(Problem requirements) Repeat the records verbatim and leave the pictures out of your copy.

BEGIN Records provided

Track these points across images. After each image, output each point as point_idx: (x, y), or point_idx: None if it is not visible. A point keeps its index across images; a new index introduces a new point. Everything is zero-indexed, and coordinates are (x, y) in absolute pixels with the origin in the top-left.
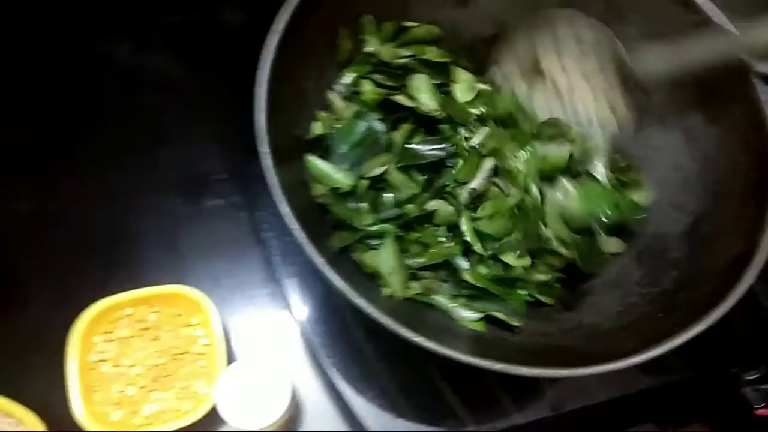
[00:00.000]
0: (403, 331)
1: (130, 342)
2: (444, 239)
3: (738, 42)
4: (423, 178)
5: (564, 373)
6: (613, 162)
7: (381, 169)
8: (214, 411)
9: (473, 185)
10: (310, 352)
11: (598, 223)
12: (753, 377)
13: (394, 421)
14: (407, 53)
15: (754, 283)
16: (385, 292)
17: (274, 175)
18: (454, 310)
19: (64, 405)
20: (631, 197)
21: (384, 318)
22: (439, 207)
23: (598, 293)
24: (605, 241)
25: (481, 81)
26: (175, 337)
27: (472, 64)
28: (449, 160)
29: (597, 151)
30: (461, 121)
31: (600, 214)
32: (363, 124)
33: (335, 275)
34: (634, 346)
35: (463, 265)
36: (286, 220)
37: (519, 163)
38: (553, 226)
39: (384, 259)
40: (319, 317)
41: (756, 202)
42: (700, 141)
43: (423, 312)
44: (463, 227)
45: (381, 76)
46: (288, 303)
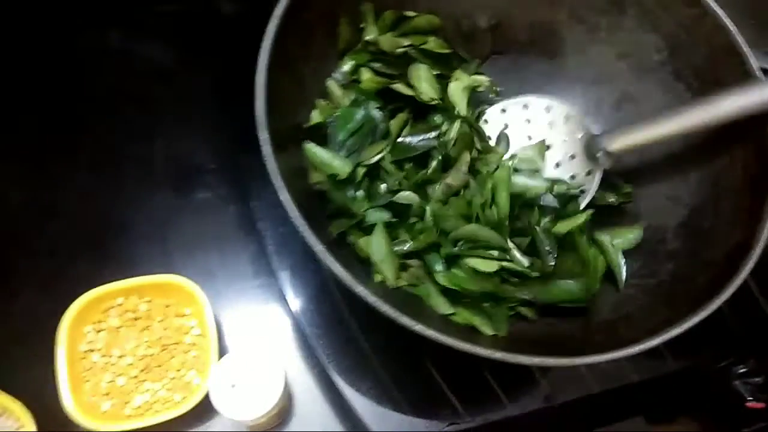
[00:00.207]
0: (403, 318)
1: (120, 332)
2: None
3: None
4: (411, 166)
5: (562, 362)
6: (614, 187)
7: (377, 157)
8: (206, 402)
9: (448, 180)
10: (304, 344)
11: None
12: (743, 370)
13: (388, 412)
14: (407, 43)
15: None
16: (377, 278)
17: (273, 162)
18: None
19: (54, 395)
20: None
21: (383, 305)
22: (411, 200)
23: None
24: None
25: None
26: (167, 328)
27: (471, 55)
28: (435, 152)
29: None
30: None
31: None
32: (360, 112)
33: (335, 262)
34: (631, 336)
35: (437, 267)
36: (286, 206)
37: (490, 167)
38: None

END Records provided

(Exercise solution)
Track these points across images. After each image, output each point as point_idx: (x, y), or point_idx: None if it is not visible. A point keeps its index across images; a new index introduces a new point. Everything is zero-indexed, and coordinates are (x, y) in absolute pixels with the origin in the top-left.
[00:00.000]
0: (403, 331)
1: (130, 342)
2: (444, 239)
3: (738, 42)
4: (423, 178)
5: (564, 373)
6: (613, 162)
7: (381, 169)
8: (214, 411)
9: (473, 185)
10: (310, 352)
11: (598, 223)
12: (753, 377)
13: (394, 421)
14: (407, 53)
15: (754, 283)
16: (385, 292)
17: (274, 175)
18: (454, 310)
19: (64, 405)
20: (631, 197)
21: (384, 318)
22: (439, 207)
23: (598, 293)
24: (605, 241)
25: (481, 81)
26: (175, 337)
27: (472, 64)
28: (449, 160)
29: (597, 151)
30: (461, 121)
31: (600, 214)
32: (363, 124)
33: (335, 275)
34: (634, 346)
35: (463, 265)
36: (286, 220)
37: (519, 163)
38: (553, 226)
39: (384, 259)
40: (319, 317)
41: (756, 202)
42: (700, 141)
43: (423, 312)
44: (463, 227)
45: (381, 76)
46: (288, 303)
[00:00.207]
0: (403, 318)
1: (120, 332)
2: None
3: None
4: (411, 166)
5: (562, 362)
6: (614, 187)
7: (377, 157)
8: (206, 402)
9: (448, 180)
10: (304, 344)
11: None
12: (743, 370)
13: (388, 412)
14: (407, 43)
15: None
16: (377, 278)
17: (273, 162)
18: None
19: (54, 395)
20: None
21: (383, 305)
22: (411, 200)
23: None
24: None
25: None
26: (167, 328)
27: (471, 55)
28: (435, 152)
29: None
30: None
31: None
32: (360, 112)
33: (335, 262)
34: (631, 336)
35: (437, 267)
36: (286, 206)
37: (490, 167)
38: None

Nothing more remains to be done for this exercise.